Try it: Word for word, print each record, dropping any image it holds.

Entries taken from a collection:
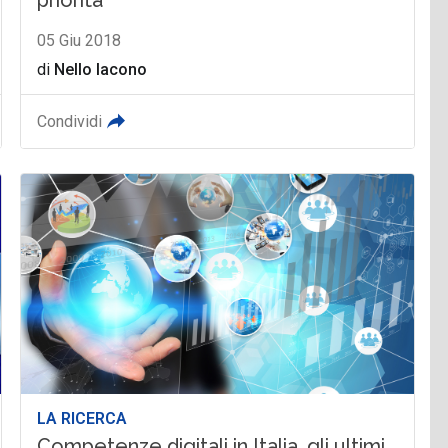
05 Giu 2018
di
Nello Iacono
Condividi
LA RICERCA
Competenze digitali in Italia, gli ultimi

Task answer:
05 Giu 2018
di
Nello Iacono
Condividi
LA RICERCA
Competenze digitali in Italia, gli ultimi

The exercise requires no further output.